Text block:
########################################

This ruling applies for the following periods:
Year ending 30 June 2013
Year ending 30 June 2014
Year ending 30 June 2015
Year ending 30 June 2016
The scheme commences on:
10 April 2013.
Relevant facts and circumstances
1. X Pty Ltd (the "Company") is a X manufacturer;
2. The Company regularly attends X and marketing shows, to market and sell products;
3. The Company engages sales representatives to attend the shows to help sell their products;
4. The sales representatives have an Australian Business Number ("ABN") and invoice the Company once they have completed their work;
5. The sales representatives are paid a daily rate of X, including a commission of X to X per product sold;
6. The Company reimburses the cost of any travel that the sales representatives incur in attending the shows, including additional expenses such as meal allowances;
7. The sales representatives are contracted when required, ranging from once a year, up to 12 times a year (depending on how many caravan shows are held);
8. The Company telephones the sales representatives that they want to use at the caravan shows, and they have the discretion to say whether they are available to work or not;
9. Clause 3 of the Contract for Services states:
10. The Company has worker agreements in place, which prevent the sales representatives from paying another person to do the work for them;
11. Clause 1.1 of the contract states that: "Services means the services to be performed by the Contractor in accordance with this Contract, as specified in Item 5 of the Schedule". However, the representative of the Company has stated that, in practice, the Services are not listed in the Schedule, and the Contractor is engaged to perform a sales role under the direction and control of the Company.
12. The sales representatives are required to wear the Company's corporate uniform;
13. Clause 14 of the Contract for Services states X.
14. Whilst working at the Company's site, the sales representatives are liable for losses arising from breach of contract. ,However, the Company has advised that if someone is hurt on the Company's site, the Company is liable;
15. The sales representatives are not hired through a labour hire firm, and they are not apprentices;
16. The sales representatives do not need to provide their own tools or trade equipment to perform their work;
17. The Company has control over the sales representatives whilst they are working for them at the product shows, and can instruct them accordingly; and
18. The sales representatives are reimbursed for any travel expenses that they incur in attending the shows, and are provided with meals during the shows.
Relevant legislative provisions
Section 12-35 of Schedule 1 to the Taxation Administration Act 1953
Section 12 of the Superannuation Guarantee (Administration) Act 1992
Reasons for decision
In accordance with section 12-35 of Schedule 1 to the Taxation Administration Act 1953 (TAA), an entity is required to withhold an amount from salary, wages, commission, bonuses or allowances it pays to an individual as an employee (whether of that entity or another entity). The terms 'employee' 'salary' and 'wages' are not defined in the in the TAA, and as such, they are given their ordinary meaning.
In accordance with paragraph 12(1) of the Superannuation Guarantee (Administration) Act 1992 (SGAA) an 'employee' for superannuation guarantee purposes includes anyone who is an employee at common law.
Employee at common law
Whether a person is an employee of another is a question of fact to be determined by examining the terms and circumstances of the contract between them, and by taking into account the key indicators expressed in the relevant case law.
Taxation Ruling TR 2005/16 income tax: Pay as You Go- Withholding from payments to employees (TR 2005/16) provides guidance as to whether an individual is an employee or an independent contractor for the purposes of the PAYG withholding provisions. The ruling mirrors Superannuation Guarantee Ruling SGR 2005/1 Superannuation Guarantee: who is an employee? (SGR 2005/1)).

########################################

Supplied records:
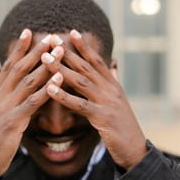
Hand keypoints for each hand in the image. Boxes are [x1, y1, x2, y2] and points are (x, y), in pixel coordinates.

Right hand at [0, 30, 62, 179]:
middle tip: (51, 36)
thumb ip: (5, 97)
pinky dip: (46, 88)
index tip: (29, 32)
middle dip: (36, 51)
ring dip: (45, 65)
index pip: (8, 65)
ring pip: (28, 80)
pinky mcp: (13, 121)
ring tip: (59, 51)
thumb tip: (12, 85)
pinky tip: (58, 78)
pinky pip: (33, 101)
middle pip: (19, 68)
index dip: (19, 48)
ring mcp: (5, 107)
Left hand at [42, 30, 146, 170]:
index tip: (72, 32)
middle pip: (86, 67)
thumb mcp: (120, 100)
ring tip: (45, 59)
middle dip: (67, 52)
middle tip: (51, 39)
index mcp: (113, 85)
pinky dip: (64, 96)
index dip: (84, 46)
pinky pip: (80, 105)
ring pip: (81, 81)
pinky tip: (50, 89)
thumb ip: (115, 80)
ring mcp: (106, 102)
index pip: (97, 61)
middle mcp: (110, 90)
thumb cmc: (124, 125)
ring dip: (61, 69)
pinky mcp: (102, 117)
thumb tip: (113, 65)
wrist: (135, 147)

########################################

Tasks to complete:
• a. According to the tax ruling on sales representatives, on what date does the scheme commence?
• b. Carry on the tax ruling on sales representatives, starting after its last sentence.
The items play no part in this exercise.

Responses to the tasks:
• a. 10 April 2013.

• b.
Contract
As explained at paragraph 21 of TR 2005/16, contractual arrangements often contain a clause that purports to characterise the relationship between the parties as that of principal and independent contractor, and not employer and employee. Such a clause cannot receive effect according to its terms if it contradicts the effect of the agreement as a whole - that is, the parties cannot deem the relationship between themselves to be something that is not.
Further, the parties to an agreement cannot alter the true substance of the relationship by simply giving it a different label. If the underlying reality of the relationship is one of employment, the parties cannot alter that fact by merely having the contract state (or have the worker acknowledge) that the worker's status is that of an independent contractor.
In Commissioner of State Taxation v. The Roy Morgan Research Centre Pty Ltd [2004] SASC 288; 2004 ATC 4933; (2004) 57 ATR 147 (Roy Morgan) the Full Court of the Supreme Court of South Australia considered whether interviewers engaged by Roy Morgan were employees or independent contractors in the context of pay-roll tax. A clause in the contract between the parties stipulated that the interviewers were independent contractors. However, in arriving at the decision that the interviewers were employees, the Court held that such a clause should not be regarded as confirmation of the status of the interviewers as independent contractors.
As expressed at paragraph 16 of TR 2005/16, it can be difficult to discern the true character of an employment relationship from the facts of the case, as the intentions of the parties may be unclear or ambiguous, for instance, where the terms of the contract are disputed by the parties, or are otherwise in apparent conflict.
In the present case, although the contract between the Company and the sales representatives refers to it as being a 'contract for services' and that the workers are employed as 'contractors', it does not reflect the true nature of the relationship.
In addition, the intentions of the parties to the contract are unclear. Although it refers to the relationship being between an employer/independent contractor, the facts provided by the Company do not necessarily indicate that the sales representatives are independent contractors.
Therefore, with due consideration of the above, a careful analysis of the key indicators, as developed by the relevant case law, will need to be undertaken in order to ascertain the true nature of the employment relationship.
Key indicators
The common law meaning of the term 'employee' was discussed by the High Court in Stevens v. Brodribb Sawmilling Company Pty Ltd (1986) 160 CLR 16 (Stevens v. Brodribb):
…it is the totality of the relationship between the parties which must be considered...the question is one of degree for which there is no exclusive measure.
It is clear from the above case that there is no single test for determining the distinction between an employee and an independent contractor.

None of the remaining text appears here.